Although I enjoyed the video and it had some good information, please do not compare your project motor with a few hours of development and almost no durability with an ICE with a hundred years of development behind it and able to run a quarter of a million miles in a vehicle. Electricity generation and transmission runs somewhere around 40% efficiency and multiplying that times your 53% motor efficiency gives a system efficiency of around 21%, not bad for a few days work.

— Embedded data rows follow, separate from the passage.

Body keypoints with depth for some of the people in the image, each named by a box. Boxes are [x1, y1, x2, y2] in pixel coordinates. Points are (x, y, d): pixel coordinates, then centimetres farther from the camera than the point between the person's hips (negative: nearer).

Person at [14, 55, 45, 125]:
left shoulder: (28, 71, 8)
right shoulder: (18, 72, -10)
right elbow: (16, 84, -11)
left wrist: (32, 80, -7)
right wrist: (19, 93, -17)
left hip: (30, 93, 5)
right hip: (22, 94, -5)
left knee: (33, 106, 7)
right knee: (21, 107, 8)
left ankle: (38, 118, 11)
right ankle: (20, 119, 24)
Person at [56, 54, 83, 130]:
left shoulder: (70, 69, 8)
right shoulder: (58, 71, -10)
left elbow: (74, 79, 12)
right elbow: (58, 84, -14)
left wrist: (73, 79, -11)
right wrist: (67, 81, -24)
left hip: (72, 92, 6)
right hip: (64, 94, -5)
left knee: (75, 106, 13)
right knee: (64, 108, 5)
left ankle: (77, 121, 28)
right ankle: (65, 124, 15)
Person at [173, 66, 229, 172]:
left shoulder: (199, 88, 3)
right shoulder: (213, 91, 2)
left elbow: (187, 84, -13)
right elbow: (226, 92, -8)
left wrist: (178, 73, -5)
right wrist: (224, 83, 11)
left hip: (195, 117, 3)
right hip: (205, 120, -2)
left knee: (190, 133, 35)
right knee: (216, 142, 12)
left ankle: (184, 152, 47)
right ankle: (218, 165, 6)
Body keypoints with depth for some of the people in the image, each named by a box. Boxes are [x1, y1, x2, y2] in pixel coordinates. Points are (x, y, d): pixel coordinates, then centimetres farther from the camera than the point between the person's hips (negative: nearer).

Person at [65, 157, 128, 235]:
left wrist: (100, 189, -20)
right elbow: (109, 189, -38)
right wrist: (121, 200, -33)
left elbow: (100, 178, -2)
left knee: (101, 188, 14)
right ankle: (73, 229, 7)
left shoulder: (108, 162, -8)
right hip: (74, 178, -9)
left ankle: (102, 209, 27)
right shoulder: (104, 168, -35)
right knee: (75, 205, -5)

Of course *my* motor is not going to be as reliable as an ICE, but in general, motors are vastly more reliable than ICE-s... ICE-s need regular maintenance and oil changes, some as often as every 100 hours of runtime... while basically all electric motors can run for tens-, usually hundreds of thousands of hours reliably with the only maintenance being to swap out the shaft bearings every few thousand to a few tens of thousands of hours. And as for electricity generation efficiency - it's a completely meaningless metric. You do not know how the electricity I used to charge the batteries (or get from my wall) was generated. Different forms of electricity generation have different generation efficiencies. In addition... for a lot of the energy sources for electricity, we do not care if there is a fair bit of waste... ie. why does it matter that solar panels are only 20% efficient at converting the energy in sunlight into electricity? While it *does* matter if your fossil fuel ICE is 20 or 30% efficient, because you don't get your fuel "for free". We *could* compare ICE-s to Electric motors taking into account the energy efficiency of the supply chains, but even then, on average EV-s and electric motor based machines are way better, especially if renewables are used (all the more reason to shift away from fossil fuels as fast as possible). Here is a study that compares "well to wheels" efficiency of ICE vehicles to EV-s for example; DOI: 10.2478/rtuect-2020-0041 And this study is actually quite pessimistic in terms of EV-s, as it assumes a battery-to-wheel efficiency from 50 to 80%, when in reality the average is around 75 to 80%.